Starting with Pip's chance meeting with an escaped convict, an incident that makes quite an impression on the child but seems to have no bearing on the story that follows, Pip is then invited to play at the house of the local rich and crazy lady, Miss Havisham:


"Now," said Mrs. Joe, unwrapping herself with haste and excitement, and throwing her bonnet back on her shoulders where it hung by the strings, "if this boy ain't grateful this night, he never will be!"

I looked as grateful as any boy possibly could, who was wholly uninformed why he ought to assume that expression.

"It's only to be hoped," said my sister, "that he won't be Pompeyed. But I have my fears."

"She ain't in that line, Mum," said Mr. Pumblechook. "She knows better."

She? I looked at Joe, making the motion with my lips and eyebrows, "She?" Joe looked at me, making the motion with his lips and eyebrows, "She?" My sister catching him in the act, he drew the back of his hand across his nose with his usual conciliatory air on such occasions, and looked at her.

"Well?" said my sister, in her snappish way. "What are you staring at? Is the house afire?"

"—Which some individual," Joe politely hinted, "mentioned—she."

"And she is a she, I suppose?" said my sister. "Unless you call Miss Havisham a he. And I doubt if even you'll go so far as that."

"Miss Havisham, up town?" said Joe.

"Is there any Miss Havisham down town?" returned my sister.

"She wants this boy to go and play there. And of course he's going. And he had better play there," said my sister, shaking her head at me as an encouragement to be extremely light and sportive, "or I'll work him."

I had heard of Miss Havisham up town,—everybody for miles round had heard of Miss Havisham up town,—as an immensely rich and grim lady who lived in a large and dismal house barricaded against robbers, and who led a life of seclusion.


Miss Havisham has a young ward named Estella, a perfect little ice queen who taunts and teases and scorns him, and so of course becomes the focus of his unrequited love for the rest of his life.
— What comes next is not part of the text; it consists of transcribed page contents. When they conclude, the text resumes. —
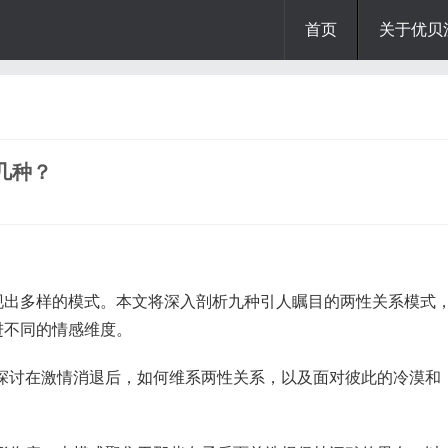
首页
关于优贝
几种？
》
现出多样的模式。本文将深入剖析九种引人瞩目的两性关系模式
进不同的情感维度。
们将探讨在激情消退后，如何维系两性关系，以及面对彼此的冷漠和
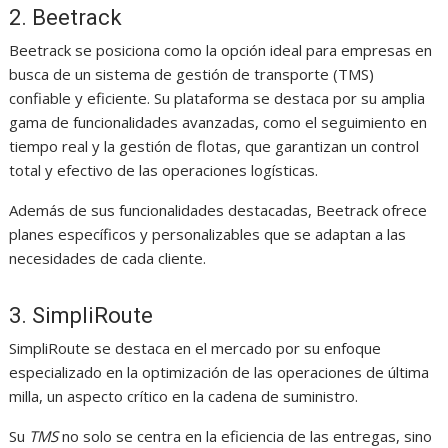
2. Beetrack
Beetrack se posiciona como la opción ideal para empresas en
busca de un sistema de gestión de transporte (TMS)
confiable y eficiente. Su plataforma se destaca por su amplia
gama de funcionalidades avanzadas, como el seguimiento en
tiempo real y la gestión de flotas, que garantizan un control
total y efectivo de las operaciones logísticas.
Además de sus funcionalidades destacadas, Beetrack ofrece
planes específicos y personalizables que se adaptan a las
necesidades de cada cliente.
3. SimpliRoute
SimpliRoute se destaca en el mercado por su enfoque
especializado en la optimización de las operaciones de última
milla, un aspecto crítico en la cadena de suministro.
Su
TMS
no solo se centra en la eficiencia de las entregas, sino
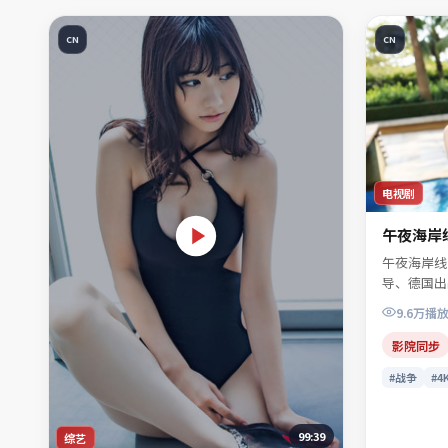
CN
CN
电视剧
午夜海岸
午夜海岸线
导、德国出
月25日起
9.6万
播
让、谢书砚
充满转折的
影院同步
相并非唯一
#战争
#4
国影片」「
藏。
99:39
综艺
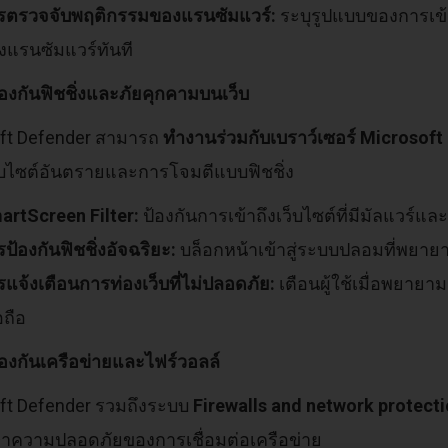
รตรวจจับพฤติกรรมของแรนซัมแวร์:
ระบุรูปแบบของการเข้
งแรนซัมแวร์ทันที
องกันฟิชชิ่งและภัยคุกคามบนเว็บ
ft Defender สามารถ
ทำงานร่วมกับเบราว์เซอร์ Microsoft
็บไซต์อันตรายและการโจมตีแบบฟิชชิ่ง
artScreen Filter:
ป้องกันการเข้าถึงเว็บไซต์ที่มีมัลแวร์และ
ป้องกันฟิชชิ่งอัจฉริยะ:
บล็อกหน้าเข้าสู่ระบบปลอมที่พยา
แจ้งเตือนการท่องเว็บที่ไม่ปลอดภัย:
เตือนผู้ใช้เมื่อพยายา
่อถือ
องกันเครือข่ายและไฟร์วอลล์
ft Defender รวมถึงระบบ
Firewalls and network protect
าความปลอดภัยของการเชื่อมต่อเครือข่าย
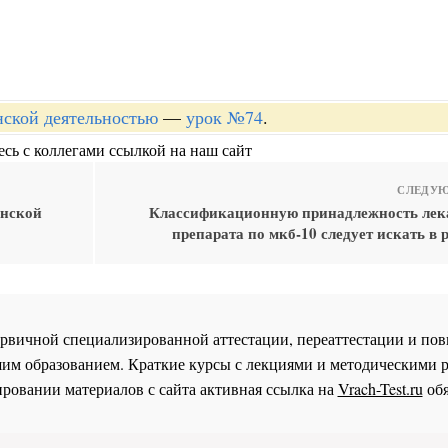
нской деятельностью
—
урок №74
.
сь с коллегами ссылкой на наш сайт
СЛЕДУЮ
инской
Классификационную принадлежность лек
препарата по мкб-10 следует искать в р
 первичной специализированной аттестации, переаттестации и 
им образованием. Краткие курсы с лекциями и методическими 
ровании материалов с сайта активная ссылка на
Vrach-Test.ru
обя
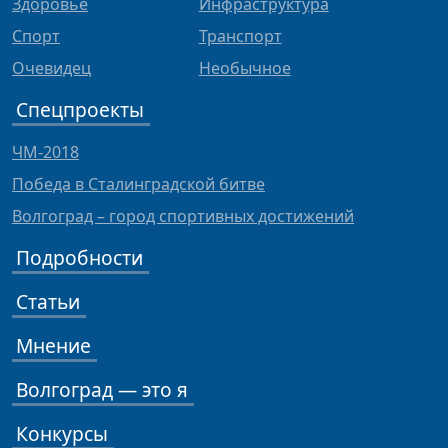
Здоровье
Инфраструктура
Спорт
Транспорт
Очевидец
Необычное
Спецпроекты
ЧМ-2018
Победа в Сталинградской битве
Волгоград – город спортивных достижений
Подробности
Статьи
Мнение
Волгоград — это я
Конкурсы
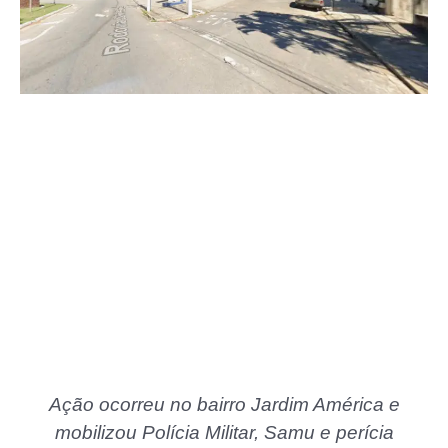
Ação ocorreu no bairro Jardim América e
mobilizou Polícia Militar, Samu e perícia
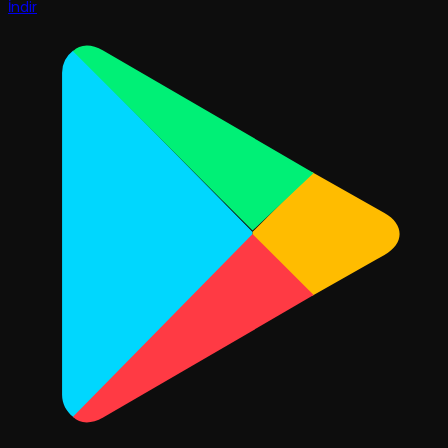
İndir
Not long thereafter, the young orphan is told by a lawyer that he has been bestowed with "great expectations" by a mysterious benefactor. He sets off to London to become a gentleman, and the bildungsroman proceeds in a Dickensian fashion. Dickens never wastes a character -- even minor characters introduced early in the book reappear later. The way he ties up his stories is impressive to watch -- like a knitter expertly tying off every loose end. Coincidences, improbable twists, exaggerated characters? So what -- Dickens was a better plotter and storyteller than 99% of writers today.

Great Expectations is a rather dark and melancholy tale. The ending is not exactly a downer, but it's not an everyone-lives-happily-ever-after one either. Neither is there as much social commentary in this book as in some of Dickens' other novels. It's not my favorite Dickens work, but it's a worthy classic and definitely worth reading when you're old enough to enjoy it for its own sake and not just because it was on your high school reading list.